While the European Union (EU) urgently requires preparation for the next economic, refugee or security crisis, rising Euroscepticism and populism across member states challenge established approaches and necessitate policy and institutional innovations that accommodate diverse preferences. Yet, reforms have stalled. One explanation for the EU’s inaction is poor knowledge about the willingness and institutional capacity for integration of specific policies at the EU level. We address this gap by answering the following questions:
RQ1: What preferences do EU citizens, political parties and governments across the member states hold on the transfer of specific policy competence from the national to the EU level?
RQ2: What positions do the EU legislative institutions pursue with respect to integrating specific policies at the EU level?
RQ3: To what extent and when are these institutional positions responsive to the integration preferences of citizens and political parties?

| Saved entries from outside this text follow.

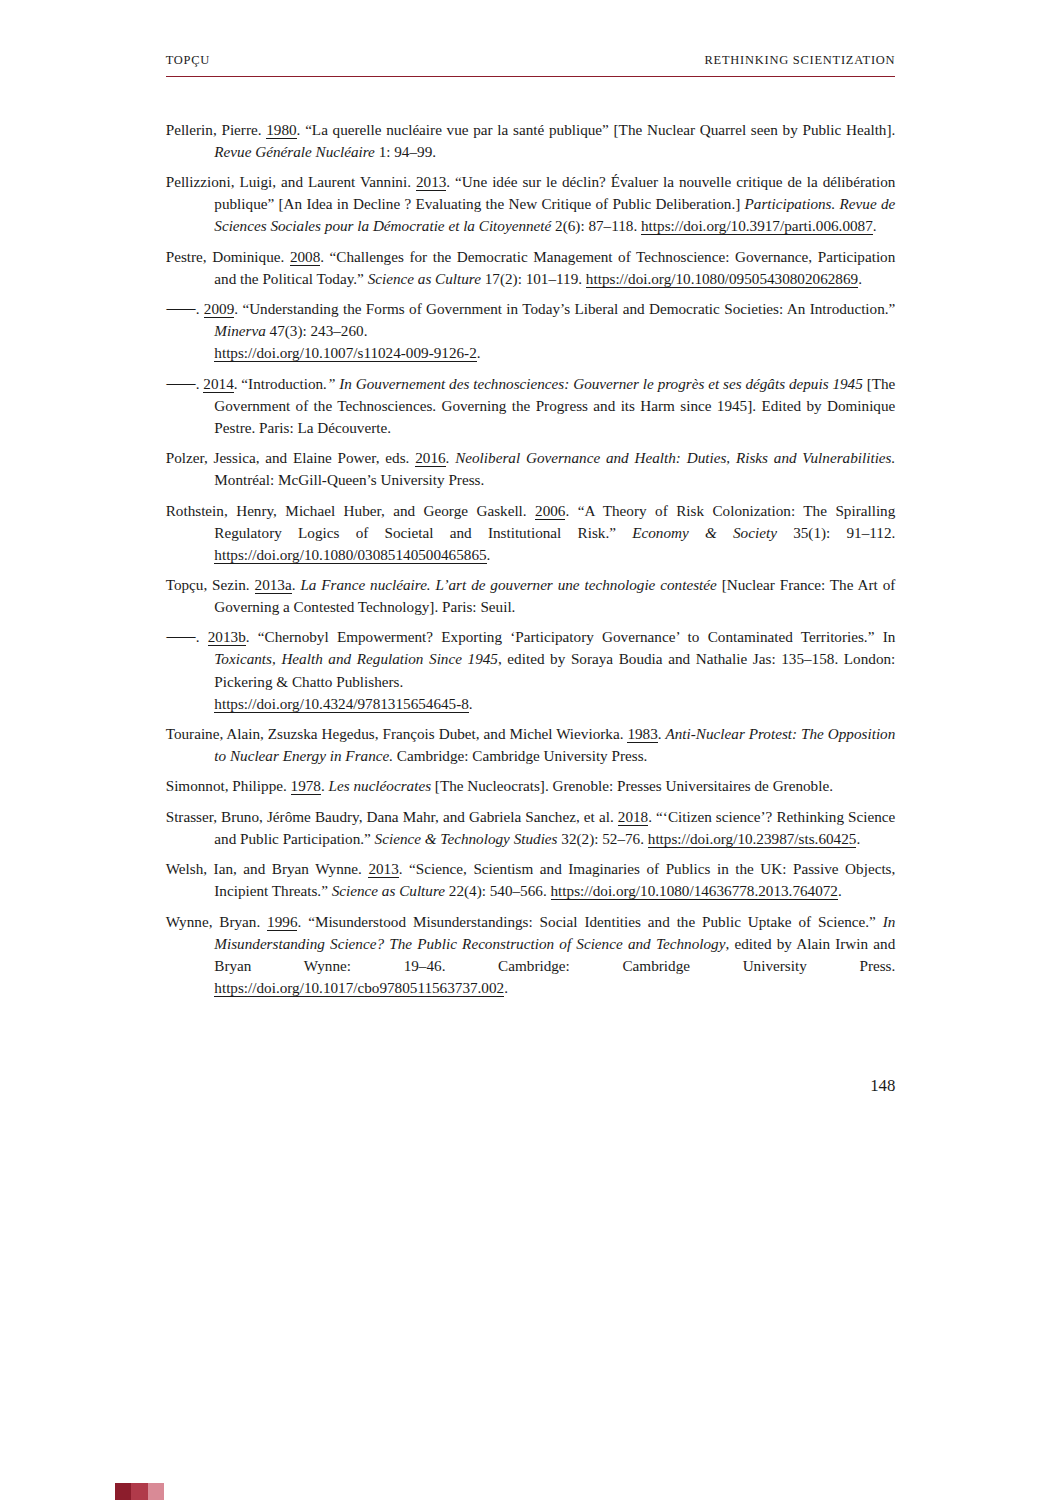Topçu Rethinking Scientization
Pellerin, Pierre. 1980. “La querelle nucléaire vue par la santé publique” [The Nuclear Quarrel seen by Public Health]. Revue Générale Nucléaire 1: 94–99.
Pellizzioni, Luigi, and Laurent Vannini. 2013. “Une idée sur le déclin? Évaluer la nouvelle critique de la délibération publique” [An Idea in Decline ? Evaluating the New Critique of Public Deliberation.] Participations. Revue de Sciences Sociales pour la Démocratie et la Citoyenneté 2(6): 87–118. https://doi.org/10.3917/parti.006.0087.
Pestre, Dominique. 2008. “Challenges for the Democratic Management of Technoscience: Governance, Participation and the Political Today.” Science as Culture 17(2): 101–119. https://doi.org/10.1080/09505430802062869.
⸺. 2009. “Understanding the Forms of Government in Today’s Liberal and Democratic Societies: An Introduction.” Minerva 47(3): 243–260.
https://doi.org/10.1007/s11024-009-9126-2.
⸺. 2014. “Introduction.” In Gouvernement des technosciences: Gouverner le progrès et ses dégâts depuis 1945 [The Government of the Technosciences. Governing the Progress and its Harm since 1945]. Edited by Dominique Pestre. Paris: La Découverte.
Polzer, Jessica, and Elaine Power, eds. 2016. Neoliberal Governance and Health: Duties, Risks and Vulnerabilities. Montréal: McGill-Queen’s University Press.
Rothstein, Henry, Michael Huber, and George Gaskell. 2006. “A Theory of Risk Colonization: The Spiralling Regulatory Logics of Societal and Institutional Risk.” Economy & Society 35(1): 91–112. https://doi.org/10.1080/03085140500465865.
Topçu, Sezin. 2013a. La France nucléaire. L’art de gouverner une technologie contestée [Nuclear France: The Art of Governing a Contested Technology]. Paris: Seuil.
⸺. 2013b. “Chernobyl Empowerment? Exporting ‘Participatory Governance’ to Contaminated Territories.” In Toxicants, Health and Regulation Since 1945, edited by Soraya Boudia and Nathalie Jas: 135–158. London: Pickering & Chatto Publishers.
https://doi.org/10.4324/9781315654645-8.
Touraine, Alain, Zsuzska Hegedus, François Dubet, and Michel Wieviorka. 1983. Anti-Nuclear Protest: The Opposition to Nuclear Energy in France. Cambridge: Cambridge University Press.
Simonnot, Philippe. 1978. Les nucléocrates [The Nucleocrats]. Grenoble: Presses Universitaires de Grenoble.
Strasser, Bruno, Jérôme Baudry, Dana Mahr, and Gabriela Sanchez, et al. 2018. “‘Citizen science’? Rethinking Science and Public Participation.” Science & Technology Studies 32(2): 52–76. https://doi.org/10.23987/sts.60425.
Welsh, Ian, and Bryan Wynne. 2013. “Science, Scientism and Imaginaries of Publics in the UK: Passive Objects, Incipient Threats.” Science as Culture 22(4): 540–566. https://doi.org/10.1080/14636778.2013.764072.
Wynne, Bryan. 1996. “Misunderstood Misunderstandings: Social Identities and the Public Uptake of Science.” In Misunderstanding Science? The Public Reconstruction of Science and Technology, edited by Alain Irwin and Bryan Wynne: 19–46. Cambridge: Cambridge University Press. https://doi.org/10.1017/cbo9780511563737.002.
148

RQ4: Under which conditions does each of the EU institutions manage to assert its position in the policy-making process?
RQ5: To what extent are the adopted EU policies across policy areas responsive to the integration preferences of constituents across member states?
We expected that the answers to these questions are conditional and developed a theoretical framework that guided our analysis of how EU politicization affects the positions, authority and responsiveness of EU institutions, proposing three mechanisms: identity transformation, decreased institutional cohesiveness and changes in procedural rules. Thereby, the project cuts across two programme themes: “shifting identities and representation” and “changing authority of institutions”.